### TEXTE FOURNI:
════
🖼️ Musées

Filatoio Rosso di Caraglio

📍 Caraglio, Piémont · 53/100

Le Filatoio Rosso se dresse à la périphérie de Caraglio et fut construit entre 1676 et 1678 à la demande du comte Giovanni Girolamo Galleani, venu de Bologne dans le duché de Savoie avec l'idée d'élever un palais pour en faire un moulin à soie. Il y mit deux ans. Ce fut l'une des premières installations séricicoles du duché et d'Europe et, avec celle, contemporaine, de Venaria, l'ancêtre des filatures qui se multiplièrent en Piémont dans les décennies suivantes, d'Alba à Busca, de Mondovì à Racconigi.

À voir

Le complexe s'élève sur trois étages, avec des façades enduites de tons clairs et deux vastes cours intérieures. Des six tours circulaires du pourtour, abritant chacune un escalier, il en reste cinq : l'une fut touchée de plein fouet par une bombe d'avion pendant la Seconde Guerre mondiale, quand le bâtiment servait de caserne. Le corps de façade porte une paire de tours à loggia et une balustrade sommitale chargée d'amphores, détail qui trahit le commanditaire noble et fait songer à un concepteur de cour : peut-être cet Amedeo di Castellamonte que Galleani rencontra pendant que se bâtissait la soierie de Venaria. Le nom, lui, vient du rouge que les murs prirent probablement au dix-neuvième siècle.

La visite

À l'intérieur se trouvait toute la filière : du mûrier cultivé dans les campagnes voisines à l'élevage du ver à soie, jusqu'au fil fini. Les machines étaient mues par cinq moulins alimentés par l'eau de la source Cèlleri, amenée jusqu'ici par un canal creusé exprès avec autorisation ducale, et de manière à ne pas priver d'eau les champs, qui utilisaient celle de sortie. Environ trois cents personnes y travaillaient, en grande partie des femmes très jeunes, et la spécialité était l'organsin piémontais, un fil à double torsion qui partait presque entièrement pour la France et servait à faire la chaîne des étoffes destinées à l'aristocratie. Aujourd'hui la filature abrite le musée de la soierie piémontaise, avec des reproductions fonctionnelles des machines de bois refaites d'après les documents des archives de Coni et de Turin.
════
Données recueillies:
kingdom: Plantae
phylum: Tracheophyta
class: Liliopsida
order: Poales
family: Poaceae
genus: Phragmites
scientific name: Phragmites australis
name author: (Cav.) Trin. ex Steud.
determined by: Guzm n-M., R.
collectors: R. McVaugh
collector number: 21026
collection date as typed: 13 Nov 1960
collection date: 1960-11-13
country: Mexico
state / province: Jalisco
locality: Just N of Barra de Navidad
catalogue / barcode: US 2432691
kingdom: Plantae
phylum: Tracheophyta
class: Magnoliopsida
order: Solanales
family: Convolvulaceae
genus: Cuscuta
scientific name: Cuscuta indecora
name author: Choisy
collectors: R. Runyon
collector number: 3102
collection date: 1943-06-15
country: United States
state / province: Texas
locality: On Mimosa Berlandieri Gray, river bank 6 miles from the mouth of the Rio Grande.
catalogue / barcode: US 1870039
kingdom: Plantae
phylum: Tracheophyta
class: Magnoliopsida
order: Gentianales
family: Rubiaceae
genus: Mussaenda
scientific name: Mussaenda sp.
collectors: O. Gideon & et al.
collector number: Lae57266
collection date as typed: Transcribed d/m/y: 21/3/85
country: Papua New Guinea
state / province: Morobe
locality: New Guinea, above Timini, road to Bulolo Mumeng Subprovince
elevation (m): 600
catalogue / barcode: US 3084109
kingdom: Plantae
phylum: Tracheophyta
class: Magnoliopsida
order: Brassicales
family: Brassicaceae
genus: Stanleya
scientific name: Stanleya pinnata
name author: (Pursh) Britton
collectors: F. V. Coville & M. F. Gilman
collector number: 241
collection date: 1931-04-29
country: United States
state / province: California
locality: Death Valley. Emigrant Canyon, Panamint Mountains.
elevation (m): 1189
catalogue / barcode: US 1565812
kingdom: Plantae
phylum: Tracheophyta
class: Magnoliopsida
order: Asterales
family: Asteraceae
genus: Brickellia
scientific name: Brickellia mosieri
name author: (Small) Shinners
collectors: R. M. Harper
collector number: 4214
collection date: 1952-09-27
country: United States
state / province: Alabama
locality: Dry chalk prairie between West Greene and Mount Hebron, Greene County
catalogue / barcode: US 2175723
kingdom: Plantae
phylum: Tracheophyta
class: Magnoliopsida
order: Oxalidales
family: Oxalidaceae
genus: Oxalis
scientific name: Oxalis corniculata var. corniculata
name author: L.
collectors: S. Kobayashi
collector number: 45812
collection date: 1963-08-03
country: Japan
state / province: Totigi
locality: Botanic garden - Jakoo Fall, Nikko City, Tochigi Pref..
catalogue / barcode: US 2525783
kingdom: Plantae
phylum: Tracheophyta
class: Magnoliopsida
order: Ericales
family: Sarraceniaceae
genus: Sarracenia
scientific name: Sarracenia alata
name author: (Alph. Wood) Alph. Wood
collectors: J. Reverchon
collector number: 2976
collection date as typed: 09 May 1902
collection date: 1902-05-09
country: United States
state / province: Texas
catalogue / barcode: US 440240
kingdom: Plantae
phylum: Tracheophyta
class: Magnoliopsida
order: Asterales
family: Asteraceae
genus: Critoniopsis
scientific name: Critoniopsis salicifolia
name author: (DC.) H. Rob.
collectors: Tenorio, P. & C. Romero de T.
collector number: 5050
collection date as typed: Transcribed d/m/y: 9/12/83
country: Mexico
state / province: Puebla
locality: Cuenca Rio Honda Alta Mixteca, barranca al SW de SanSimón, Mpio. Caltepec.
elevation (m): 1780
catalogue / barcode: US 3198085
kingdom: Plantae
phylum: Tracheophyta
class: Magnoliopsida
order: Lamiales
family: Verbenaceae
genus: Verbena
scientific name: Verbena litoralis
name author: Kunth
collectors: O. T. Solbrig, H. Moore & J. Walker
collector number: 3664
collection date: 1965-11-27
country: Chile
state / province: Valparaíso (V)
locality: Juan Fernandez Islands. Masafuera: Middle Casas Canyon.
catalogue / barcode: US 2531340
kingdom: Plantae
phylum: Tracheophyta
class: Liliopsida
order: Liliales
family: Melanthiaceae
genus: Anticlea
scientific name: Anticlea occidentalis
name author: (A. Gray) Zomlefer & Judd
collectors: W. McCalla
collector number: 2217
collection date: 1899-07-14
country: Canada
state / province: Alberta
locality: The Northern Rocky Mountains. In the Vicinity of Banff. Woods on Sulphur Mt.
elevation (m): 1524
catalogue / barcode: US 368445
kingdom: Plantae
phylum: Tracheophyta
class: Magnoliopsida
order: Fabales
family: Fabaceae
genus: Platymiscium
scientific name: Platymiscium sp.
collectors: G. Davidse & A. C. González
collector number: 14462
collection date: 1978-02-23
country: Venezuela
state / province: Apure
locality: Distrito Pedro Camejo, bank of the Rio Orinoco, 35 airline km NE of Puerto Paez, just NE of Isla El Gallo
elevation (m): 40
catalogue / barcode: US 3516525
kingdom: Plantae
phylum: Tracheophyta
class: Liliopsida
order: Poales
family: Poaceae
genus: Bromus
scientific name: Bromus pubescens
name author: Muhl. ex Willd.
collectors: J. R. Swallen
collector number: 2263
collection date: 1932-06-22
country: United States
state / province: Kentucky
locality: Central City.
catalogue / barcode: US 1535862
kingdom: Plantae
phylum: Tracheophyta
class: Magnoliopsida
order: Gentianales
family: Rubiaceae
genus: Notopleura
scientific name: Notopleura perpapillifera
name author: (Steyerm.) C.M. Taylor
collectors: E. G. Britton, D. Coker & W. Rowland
════
### CONSIGNE:
Réécrivez le passage du texte sur le Filatoio Rosso qui va de « Le complexe s'élève » jusqu'à « au dix-neuvième siècle. », en remplaçant « balustrade » par « rambarde ». Les enregistrements forment un matériau à part, indépendant du texte.

### CORRIGÉ:
Le complexe s'élève sur trois étages, avec des façades enduites de tons clairs et deux vastes cours intérieures. Des six tours circulaires du pourtour, abritant chacune un escalier, il en reste cinq : l'une fut touchée de plein fouet par une bombe d'avion pendant la Seconde Guerre mondiale, quand le bâtiment servait de caserne. Le corps de façade porte une paire de tours à loggia et une rambarde sommitale chargée d'amphores, détail qui trahit le commanditaire noble et fait songer à un concepteur de cour : peut-être cet Amedeo di Castellamonte que Galleani rencontra pendant que se bâtissait la soierie de Venaria. Le nom, lui, vient du rouge que les murs prirent probablement au dix-neuvième siècle.